Protest, like marriage, means re-imagining relations to self and other. The Taksim Square Book Club – in which demonstrators in Istanbul stood silently and read books – used reflection as a riposte to state brutality. The ethical imagination is at the root of this.
What makes love and politics go together? During the 2011 protests in Egypt, a couple got married in Tahrir Square. In June this year, two teachers held their nuptials in Taksim Square during protests against the Turkish government.

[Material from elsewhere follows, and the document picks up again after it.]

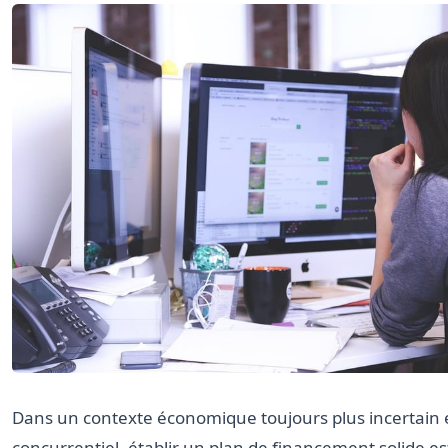
Dans un contexte économique toujours plus incertain 
concurrentiel, établir un plan de financement solide e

And last month, two protestors who fell in love in the course of their involvement in the protests turned up with a thousand guests to celebrate their wedding in the same square and were dispersed by anti-riot police using water cannons and tear gas. ‘Long live the resistance, long live love’.
From an anthropological point of view, these marriages – by no means unique – tell us something of interest about contemporary politics. Protest, like marriage, implies a resetting of horizons, the possible start of something new. It is through these attachments to others that we remake ourselves. The passion, commitment and emotion expressed by protestors from Zuccotti Park to Taksim Square – and well beyond – are linked to profound feelings of hope and aspiration: the desire to make the world anew.
It is impossible to explain social and political transformations without linking them to personal hopes and aspirations. Politics, like love, involves an attachment to others. The I makes no sense without the you, nor the self without the other. Without a sense of others – and of our difference from them – we have no sense of self, because the not-me is a constitutive element of self. We intuitively understand this in our family relations where we often struggle to make sense of who we are, of what makes us unique or truly ourselves. We may identify with our parents, love and admire them, but we don’t necessarily want to be them or even be like them.
Paradoxically, our sense of self rests in large part on understanding who we are not. If we did not have the means and the capacity to imagine relations with others both by identifying with them and by differentiating ourselves from them, we would not and could not be a self.
Consequently, we live our lives in relation to others, both those who are our intimates and those who are very far away from us and whom we may never meet. I may make myself in relation to my family, but I may also do so in relation to issues of social injustice, political causes and structural wrongs such as poverty where I engage with how these things impact on other people’s lives. I term this human capacity the ethical imagination.